Exercise requirements: If a line in the listing below has the string "regulations", copy it out.

Excerpted data:
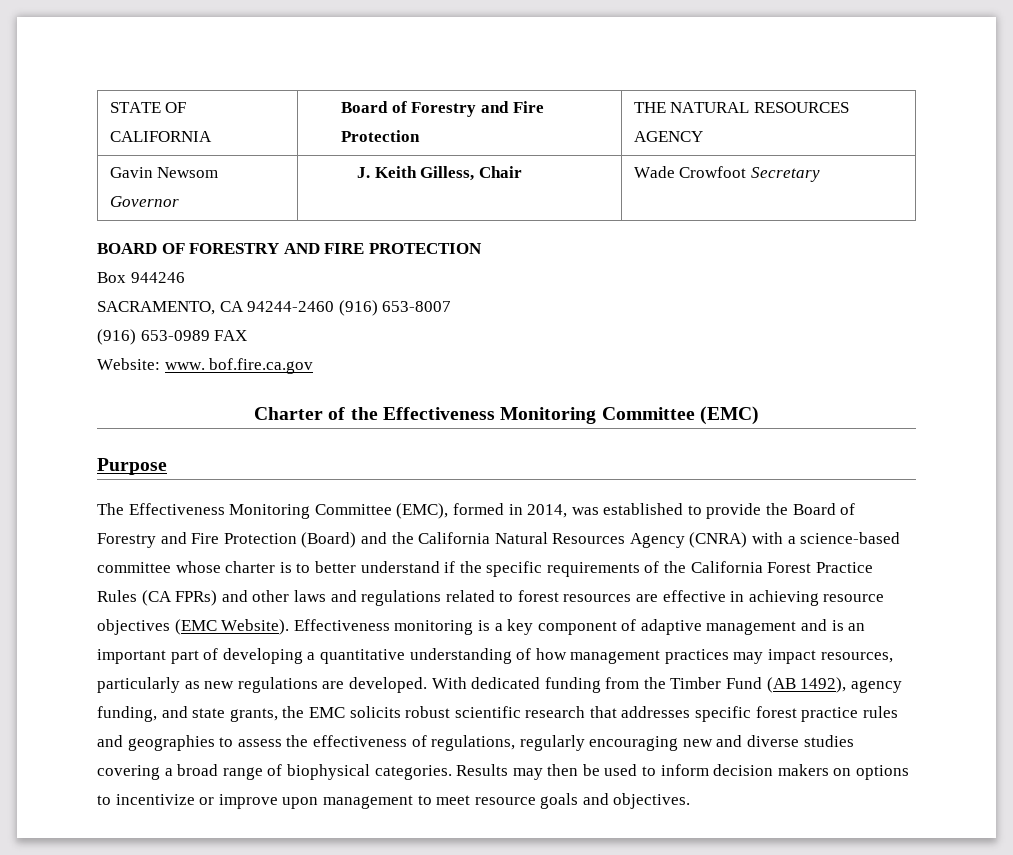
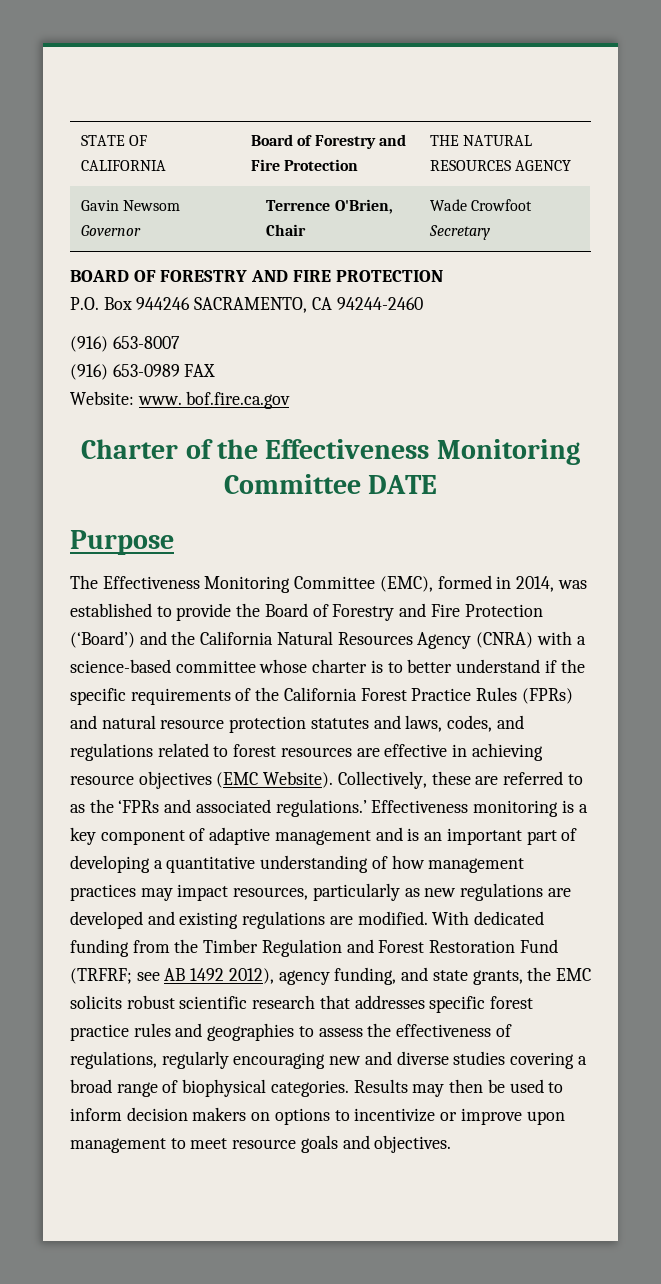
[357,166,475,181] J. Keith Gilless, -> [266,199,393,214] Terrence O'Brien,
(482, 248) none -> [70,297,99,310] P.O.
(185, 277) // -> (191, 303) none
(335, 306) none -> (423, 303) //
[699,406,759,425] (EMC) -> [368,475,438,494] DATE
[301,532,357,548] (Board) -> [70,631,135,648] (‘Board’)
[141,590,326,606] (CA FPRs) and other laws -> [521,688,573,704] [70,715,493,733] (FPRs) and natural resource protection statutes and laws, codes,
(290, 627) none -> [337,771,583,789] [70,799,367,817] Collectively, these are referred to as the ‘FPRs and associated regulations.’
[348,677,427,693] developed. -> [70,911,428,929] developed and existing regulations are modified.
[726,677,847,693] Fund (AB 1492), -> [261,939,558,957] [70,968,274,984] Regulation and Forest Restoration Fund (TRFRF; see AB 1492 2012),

Written response:
(290, 627) none -> [337,771,583,789] [70,799,367,817] Collectively, these are referred to as the ‘FPRs and associated regulations.’
[348,677,427,693] developed. -> [70,911,428,929] developed and existing regulations are modified.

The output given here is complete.